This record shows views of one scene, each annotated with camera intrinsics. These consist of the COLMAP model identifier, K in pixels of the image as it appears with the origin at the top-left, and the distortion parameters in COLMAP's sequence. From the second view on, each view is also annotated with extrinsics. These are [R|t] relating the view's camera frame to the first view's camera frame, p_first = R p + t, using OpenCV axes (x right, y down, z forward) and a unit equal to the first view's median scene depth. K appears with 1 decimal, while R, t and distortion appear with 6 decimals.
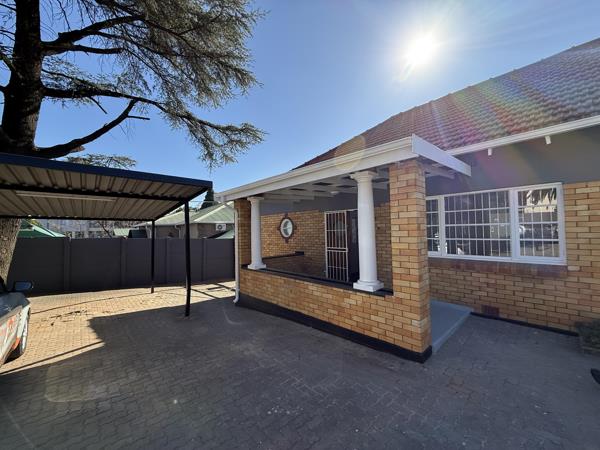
lens RADIAL K [[246.2, 0, 297.5], [0, 246.2, 223.9], [0, 0, 1]] dist [-0.000428, -0.000161]
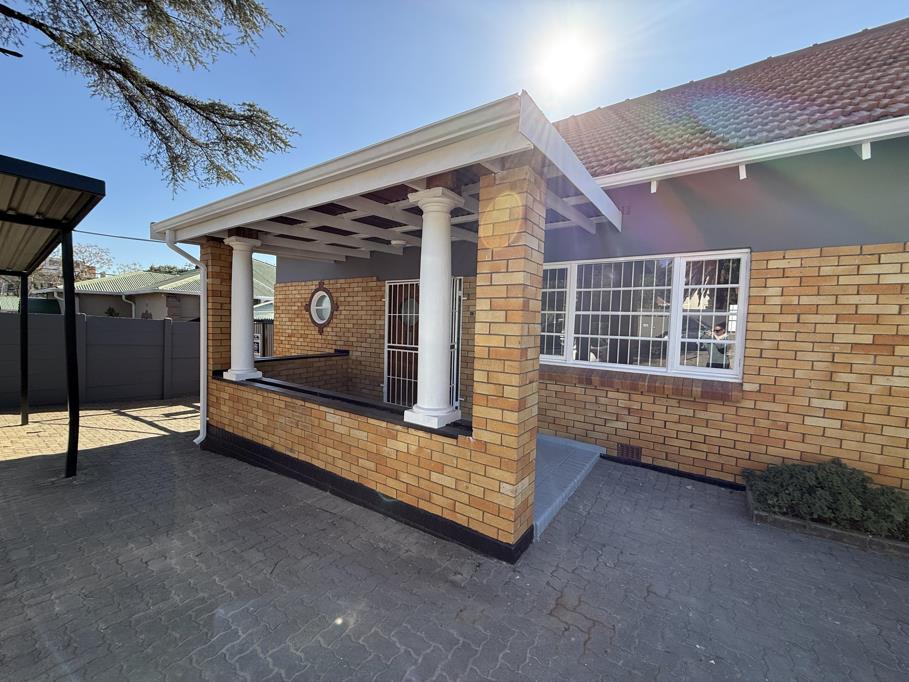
lens RADIAL K [[384.9, 0, 454.5], [0, 384.9, 341.0], [0, 0, 1]] dist [0.000253, -0.000108]
pose [[0.971846, 0.037852, 0.232556, 0.110337], [-0.056454, 0.995670, 0.073859, 0.024288], [-0.228753, -0.084909, 0.969774, 0.170048]]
= = = =
▶ **About this exercise**:
Rewrite the listing above, changing "scene" to "setting" and keeping everything else the same. Leave the pictures out of your answer.

▶ **Exercise output**:
This record shows views of one setting, each annotated with camera intrinsics. These consist of the COLMAP model identifier, K in pixels of the image as it appears with the origin at the top-left, and the distortion parameters in COLMAP's sequence. From the second view on, each view is also annotated with extrinsics. These are [R|t] relating the view's camera frame to the first view's camera frame, p_first = R p + t, using OpenCV axes (x right, y down, z forward) and a unit equal to the first view's median setting depth. K appears with 1 decimal, while R, t and distortion appear with 6 decimals.
lens RADIAL K [[246.2, 0, 297.5], [0, 246.2, 223.9], [0, 0, 1]] dist [-0.000428, -0.000161]
lens RADIAL K [[384.9, 0, 454.5], [0, 384.9, 341.0], [0, 0, 1]] dist [0.000253, -0.000108]
pose [[0.971846, 0.037852, 0.232556, 0.110337], [-0.056454, 0.995670, 0.073859, 0.024288], [-0.228753, -0.084909, 0.969774, 0.170048]]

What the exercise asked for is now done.